Abstract:
OBJECTIVE To explore the predictive effect of National Institute of Health stroke scale(NIHSS)score on healthcare-associated infection(HAI) in stroke patients undergoing surgery.
METHODS Prospective target monitoring was conducted on stroke patients in Neurosurgery Department of a tertiary first-class teaching hospital from Jan 1, 2016 to Jan 1, 2020. The patients who met the inclusion criteria were enrolled and filled in the Nosocomial Infection Monitoring Questionnaire for Patients undergoing Stroke Surgery we designed. Demographic characteristics such as age, gender, types of stroke, NNIS, number of drainage tube, number of operations, NIHSS score and other information were collected.
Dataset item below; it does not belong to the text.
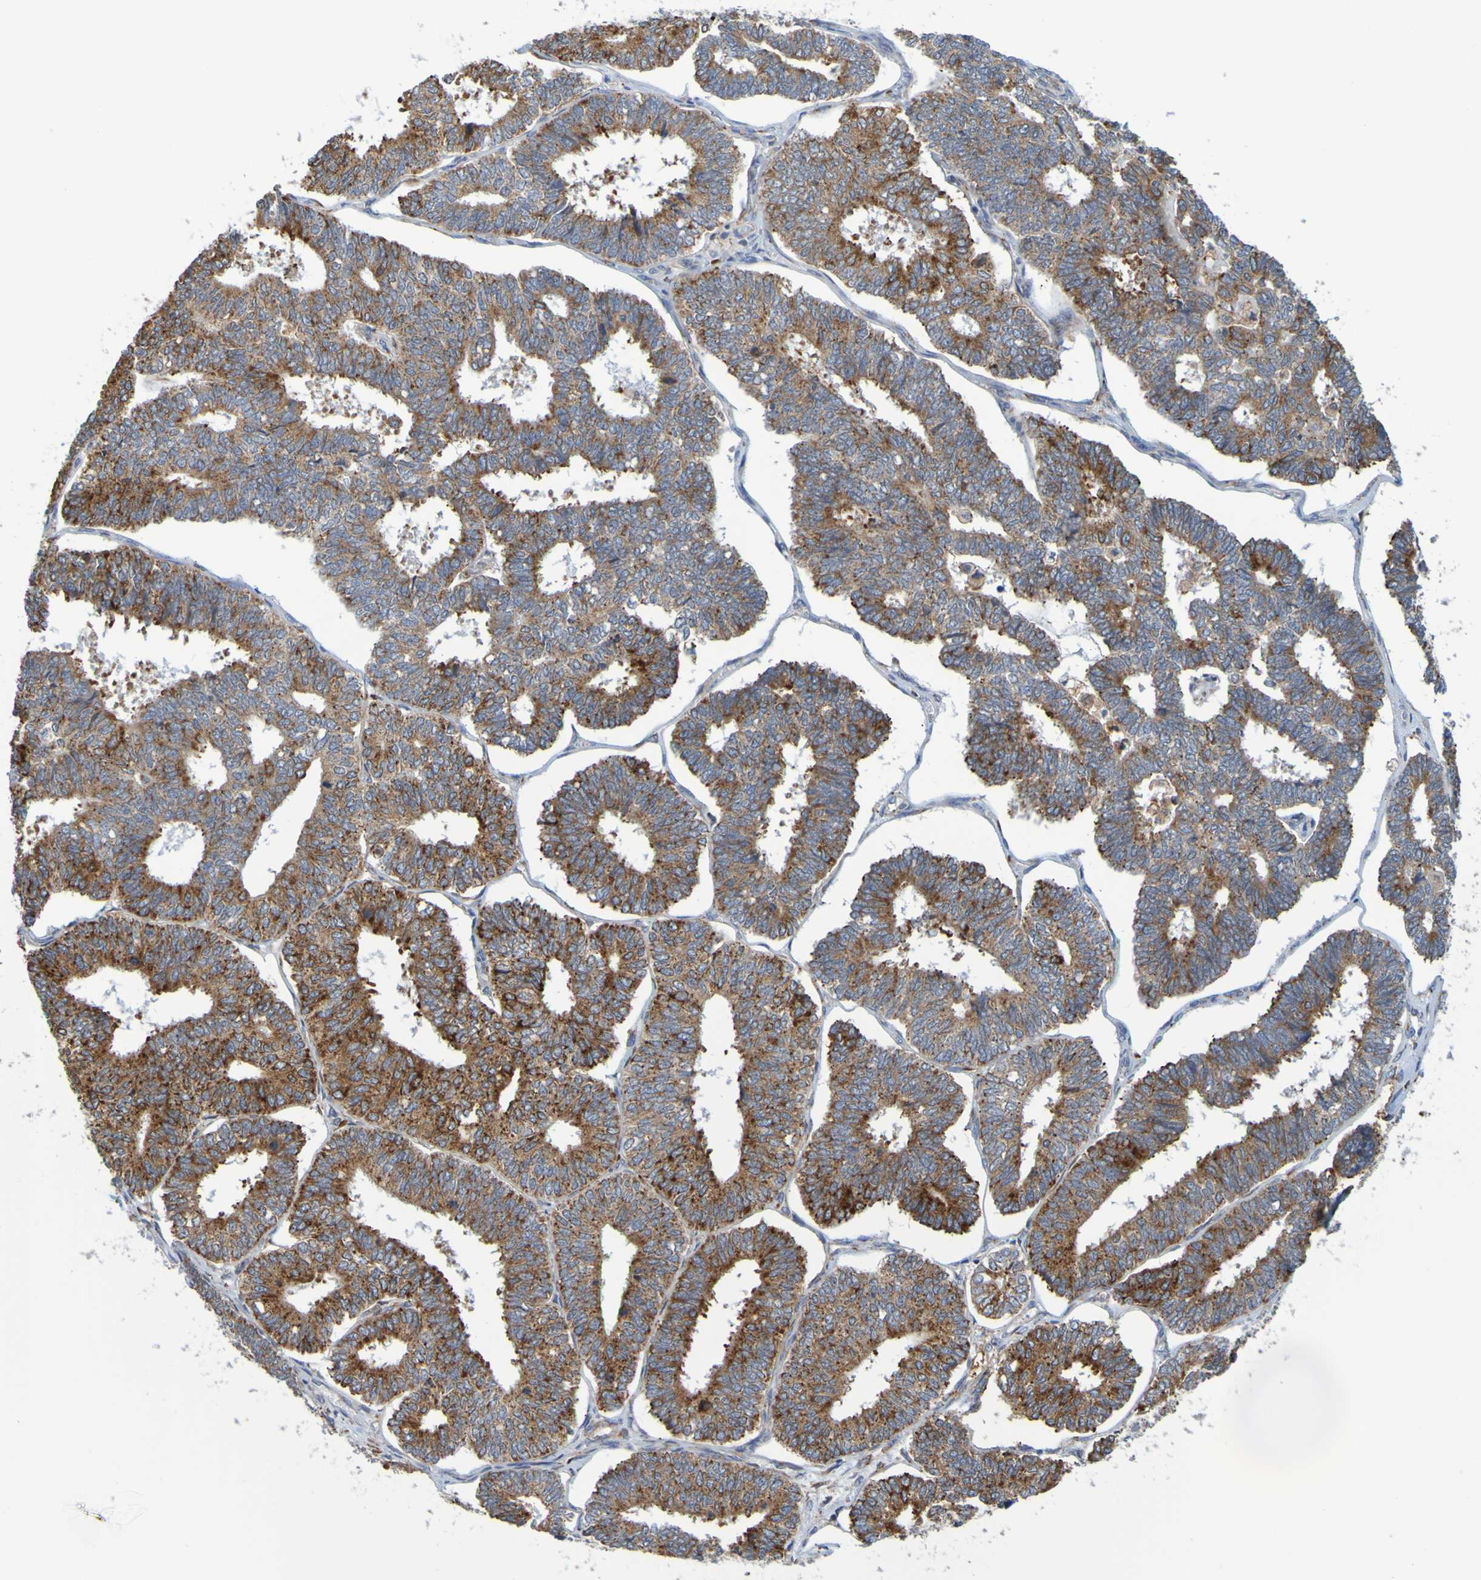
{"staining": {"intensity": "strong", "quantity": ">75%", "location": "cytoplasmic/membranous"}, "tissue": "endometrial cancer", "cell_type": "Tumor cells", "image_type": "cancer", "snomed": [{"axis": "morphology", "description": "Adenocarcinoma, NOS"}, {"axis": "topography", "description": "Endometrium"}], "caption": "Endometrial adenocarcinoma tissue demonstrates strong cytoplasmic/membranous expression in approximately >75% of tumor cells, visualized by immunohistochemistry.", "gene": "SIL1", "patient": {"sex": "female", "age": 70}}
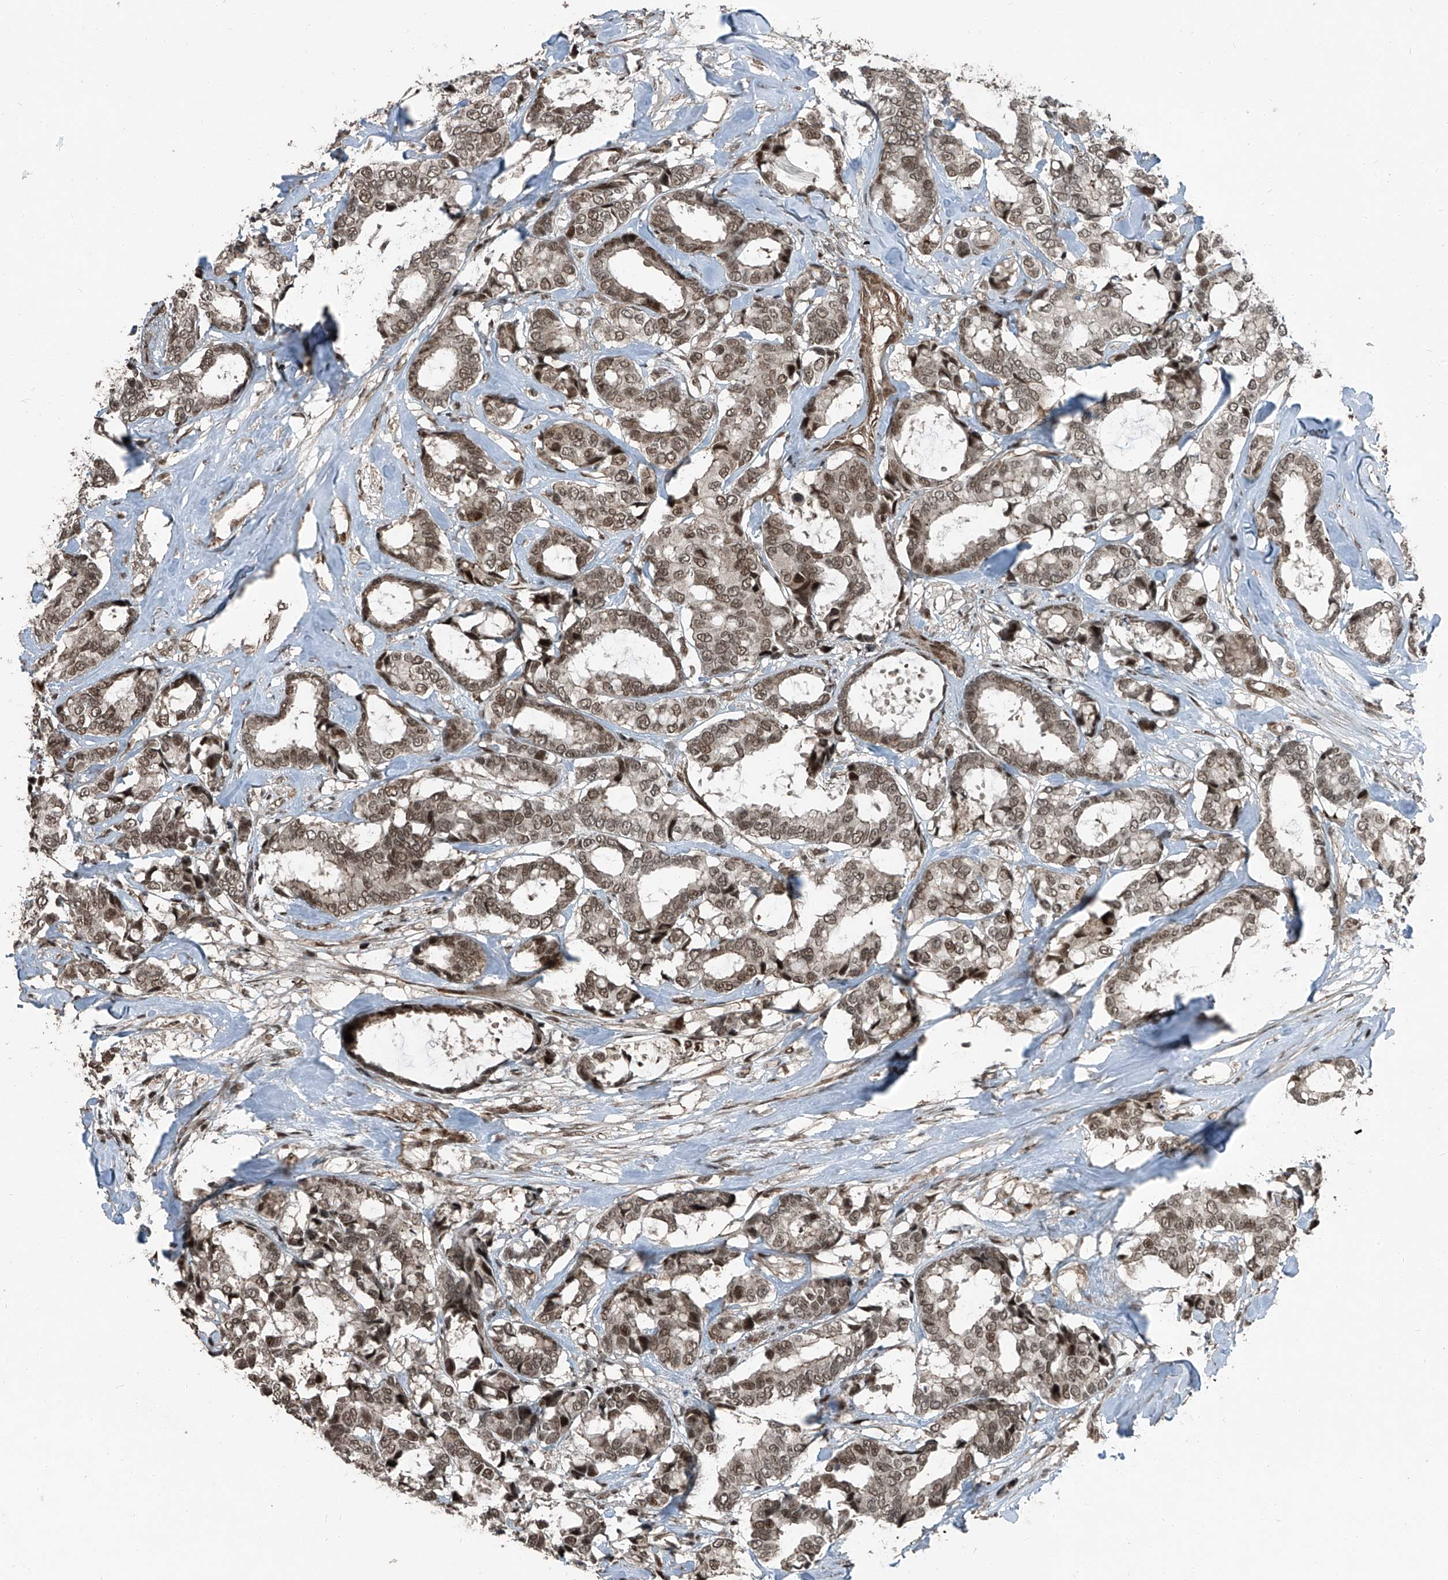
{"staining": {"intensity": "moderate", "quantity": ">75%", "location": "nuclear"}, "tissue": "breast cancer", "cell_type": "Tumor cells", "image_type": "cancer", "snomed": [{"axis": "morphology", "description": "Duct carcinoma"}, {"axis": "topography", "description": "Breast"}], "caption": "Immunohistochemical staining of breast cancer shows medium levels of moderate nuclear expression in about >75% of tumor cells. The staining was performed using DAB, with brown indicating positive protein expression. Nuclei are stained blue with hematoxylin.", "gene": "ZNF570", "patient": {"sex": "female", "age": 87}}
Relationship between NIHSS score and healthcare-associated infection was analyzed and the accuracy of NIHSS score in predicting HAI was analyzed by receiver operating characteristic curve(ROC).
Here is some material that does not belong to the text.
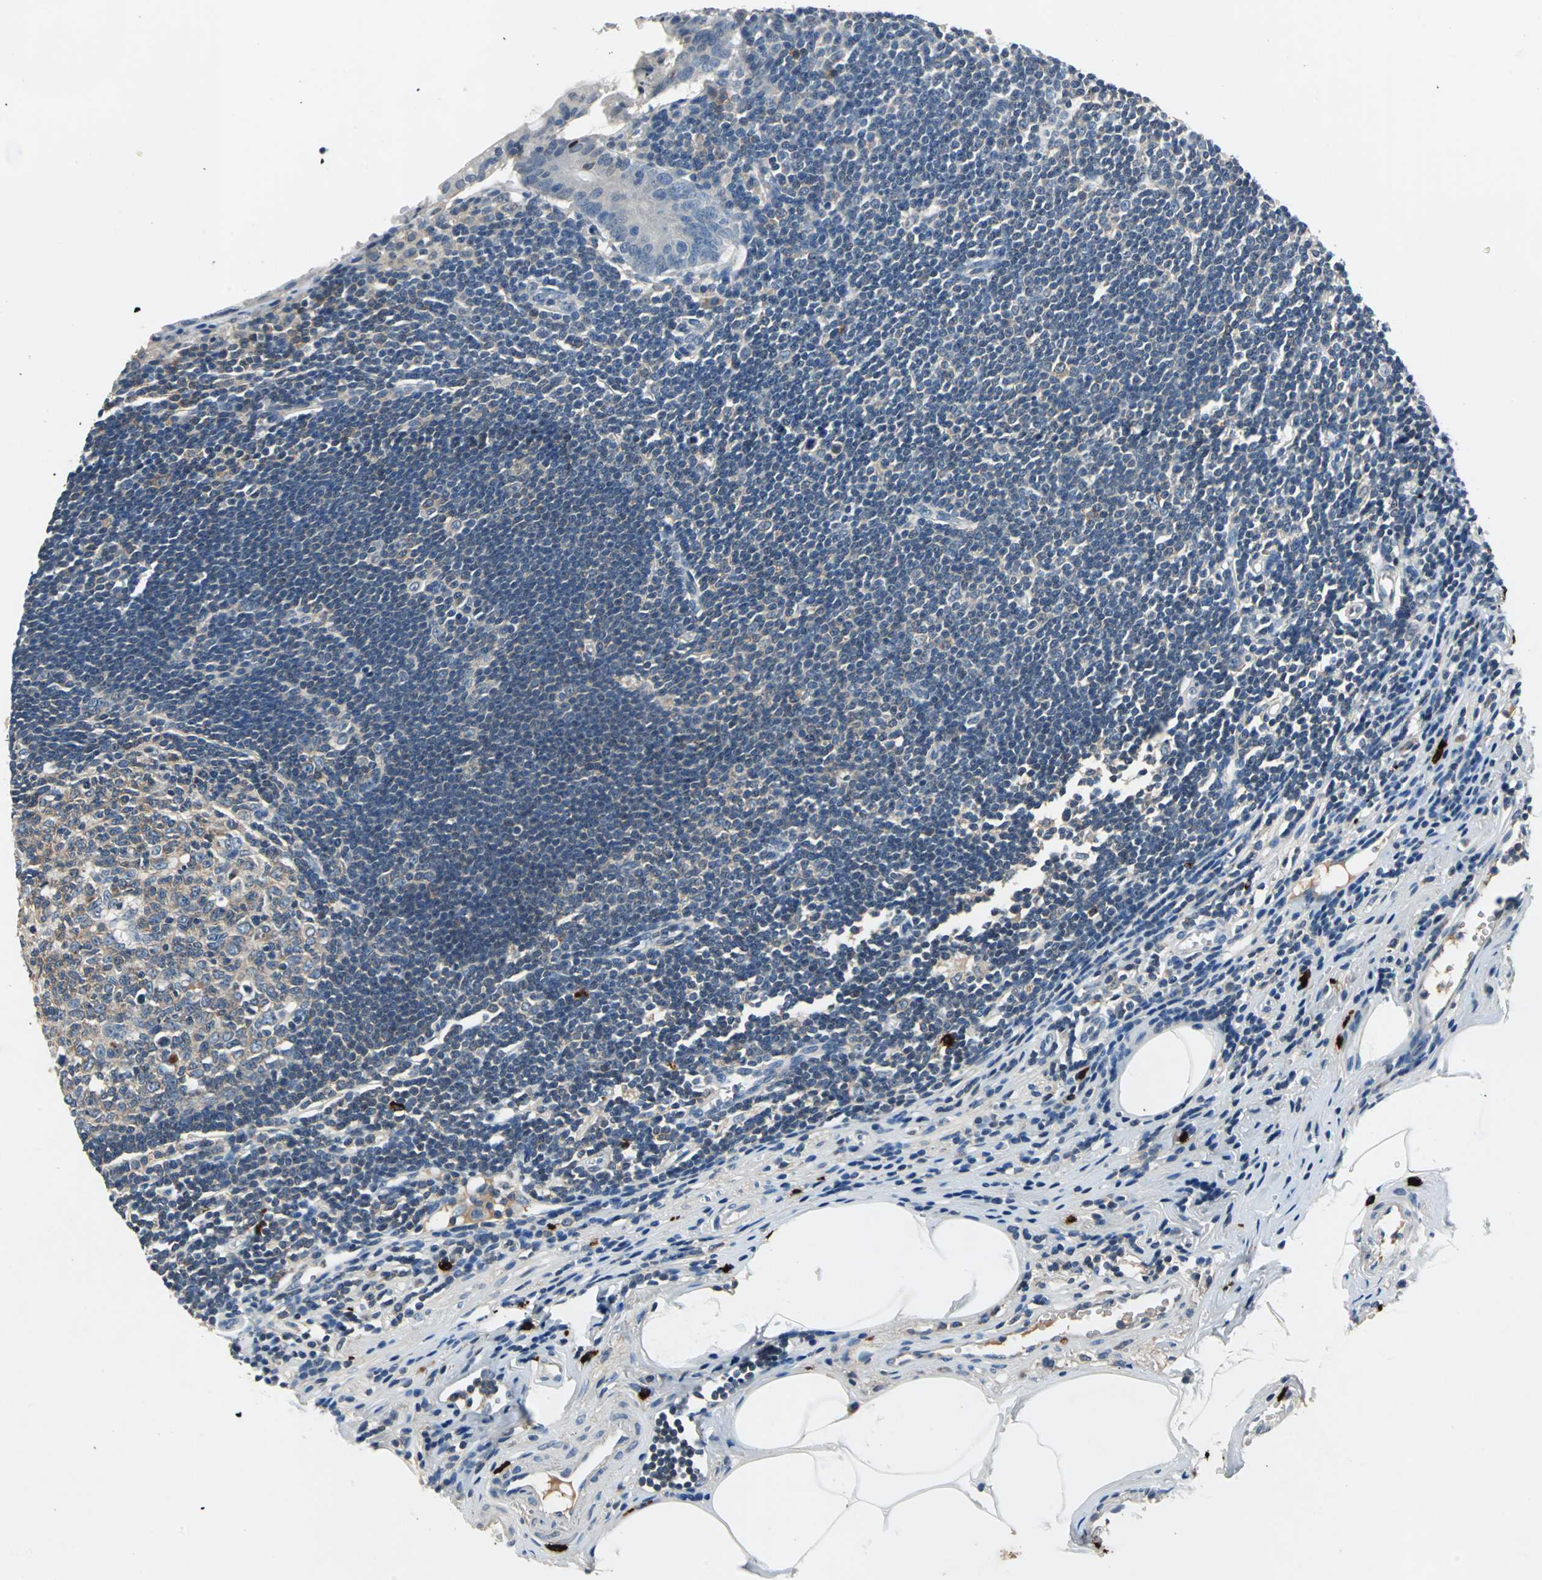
{"staining": {"intensity": "weak", "quantity": "<25%", "location": "cytoplasmic/membranous"}, "tissue": "appendix", "cell_type": "Glandular cells", "image_type": "normal", "snomed": [{"axis": "morphology", "description": "Normal tissue, NOS"}, {"axis": "topography", "description": "Appendix"}], "caption": "Immunohistochemistry of benign appendix reveals no positivity in glandular cells. Nuclei are stained in blue.", "gene": "SLC19A2", "patient": {"sex": "female", "age": 50}}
RESULTS A total of 983 stroke patients were enrolled, 226(22.99%) of whom had HAIs. Pulmonary infection occurred most frequently in patients with NIHSS score of 0, 5-15, 16-20, 21-42 groups, and surgical site infection occurred in most patients with NIHSS score 1-4. ROC curve analysis showed that the area under the curve of NIHSS score in stroke patients with HAI, pulmonary infection, urinary tract infection, surgical site infection and blood stream infection were 0.678(95%
CI:0.633-0.723,
P<0.001), 0.700(95%
CI: 0.646-0.754,
P<0.001), 0.724(95%
CI: 0.650-0.844,
P<0.001), 0.597(95%
CI: 0.525-0.669,
P=0.008), 0.731(95%
CI: 0.539-0.923,
P=0.017), respectively.
CONCLUSION NIHSS score of stroke patients has a significant predictive effect on HAI. For patients with high NIHSS score, we should take effective measures to prevent HAIs and reduce hospital infection rate.